(Data drawn from a collection)
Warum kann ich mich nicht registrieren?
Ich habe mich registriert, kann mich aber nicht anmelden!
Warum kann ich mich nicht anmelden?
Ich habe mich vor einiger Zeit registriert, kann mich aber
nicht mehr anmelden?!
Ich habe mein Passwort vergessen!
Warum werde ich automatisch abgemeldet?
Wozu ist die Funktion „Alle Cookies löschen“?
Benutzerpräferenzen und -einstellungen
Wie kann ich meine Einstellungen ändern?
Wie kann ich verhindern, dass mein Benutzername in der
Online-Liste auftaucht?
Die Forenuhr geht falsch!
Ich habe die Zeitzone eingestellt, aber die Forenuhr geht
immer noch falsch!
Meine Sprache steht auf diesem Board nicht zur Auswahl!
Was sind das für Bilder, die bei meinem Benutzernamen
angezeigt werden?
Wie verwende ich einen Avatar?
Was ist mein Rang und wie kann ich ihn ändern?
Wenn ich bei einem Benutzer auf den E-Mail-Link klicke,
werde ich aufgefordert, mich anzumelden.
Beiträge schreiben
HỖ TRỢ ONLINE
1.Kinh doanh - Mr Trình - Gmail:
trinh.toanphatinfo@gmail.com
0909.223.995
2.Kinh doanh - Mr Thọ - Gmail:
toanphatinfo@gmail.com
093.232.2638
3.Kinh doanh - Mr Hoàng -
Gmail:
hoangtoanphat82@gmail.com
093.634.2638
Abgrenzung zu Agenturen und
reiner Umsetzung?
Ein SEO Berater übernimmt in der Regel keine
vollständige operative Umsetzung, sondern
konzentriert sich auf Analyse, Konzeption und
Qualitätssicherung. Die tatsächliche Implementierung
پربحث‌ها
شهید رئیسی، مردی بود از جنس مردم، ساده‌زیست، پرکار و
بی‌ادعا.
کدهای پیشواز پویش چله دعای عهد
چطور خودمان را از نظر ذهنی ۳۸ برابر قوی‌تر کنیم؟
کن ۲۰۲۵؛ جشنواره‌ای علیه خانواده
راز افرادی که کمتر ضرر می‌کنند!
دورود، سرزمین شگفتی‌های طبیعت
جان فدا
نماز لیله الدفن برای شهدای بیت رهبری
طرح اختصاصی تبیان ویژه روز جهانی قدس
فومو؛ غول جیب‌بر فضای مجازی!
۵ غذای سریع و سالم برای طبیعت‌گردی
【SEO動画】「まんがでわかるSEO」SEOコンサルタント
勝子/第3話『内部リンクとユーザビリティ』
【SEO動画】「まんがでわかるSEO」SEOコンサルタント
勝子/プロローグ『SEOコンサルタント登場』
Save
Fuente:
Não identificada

• Assignment
Output every line of text in the rows above as a JSON list of strings, with one string per line and no blank lines.

• Answer box
[
  "Warum kann ich mich nicht registrieren?",
  "Ich habe mich registriert, kann mich aber nicht anmelden!",
  "Warum kann ich mich nicht anmelden?",
  "Ich habe mich vor einiger Zeit registriert, kann mich aber",
  "nicht mehr anmelden?!",
  "Ich habe mein Passwort vergessen!",
  "Warum werde ich automatisch abgemeldet?",
  "Wozu ist die Funktion „Alle Cookies löschen“?",
  "Benutzerpräferenzen und -einstellungen",
  "Wie kann ich meine Einstellungen ändern?",
  "Wie kann ich verhindern, dass mein Benutzername in der",
  "Online-Liste auftaucht?",
  "Die Forenuhr geht falsch!",
  "Ich habe die Zeitzone eingestellt, aber die Forenuhr geht",
  "immer noch falsch!",
  "Meine Sprache steht auf diesem Board nicht zur Auswahl!",
  "Was sind das für Bilder, die bei meinem Benutzernamen",
  "angezeigt werden?",
  "Wie verwende ich einen Avatar?",
  "Was ist mein Rang und wie kann ich ihn ändern?",
  "Wenn ich bei einem Benutzer auf den E-Mail-Link klicke,",
  "werde ich aufgefordert, mich anzumelden.",
  "Beiträge schreiben",
  "HỖ TRỢ ONLINE",
  "1.Kinh doanh - Mr Trình - Gmail:",
  "trinh.toanphatinfo@gmail.com",
  "0909.223.995",
  "2.Kinh doanh - Mr Thọ - Gmail:",
  "toanphatinfo@gmail.com",
  "093.232.2638",
  "3.Kinh doanh - Mr Hoàng -",
  "Gmail:",
  "hoangtoanphat82@gmail.com",
  "093.634.2638",
  "Abgrenzung zu Agenturen und",
  "reiner Umsetzung?",
  "Ein SEO Berater übernimmt in der Regel keine",
  "vollständige operative Umsetzung, sondern",
  "konzentriert sich auf Analyse, Konzeption und",
  "Qualitätssicherung. Die tatsächliche Implementierung",
  "پربحث‌ها",
  "شهید رئیسی، مردی بود از جنس مردم، ساده‌زیست، پرکار و",
  "بی‌ادعا.",
  "کدهای پیشواز پویش چله دعای عهد",
  "چطور خودمان را از نظر ذهنی ۳۸ برابر قوی‌تر کنیم؟",
  "کن ۲۰۲۵؛ جشنواره‌ای علیه خانواده",
  "راز افرادی که کمتر ضرر می‌کنند!",
  "دورود، سرزمین شگفتی‌های طبیعت",
  "جان فدا",
  "نماز لیله الدفن برای شهدای بیت رهبری",
  "طرح اختصاصی تبیان ویژه روز جهانی قدس",
  "فومو؛ غول جیب‌بر فضای مجازی!",
  "۵ غذای سریع و سالم برای طبیعت‌گردی",
  "【SEO動画】「まんがでわかるSEO」SEOコンサルタント",
  "勝子/第3話『内部リンクとユーザビリティ』",
  "【SEO動画】「まんがでわかるSEO」SEOコンサルタント",
  "勝子/プロローグ『SEOコンサルタント登場』",
  "Save",
  "Fuente:",
  "Não identificada"
]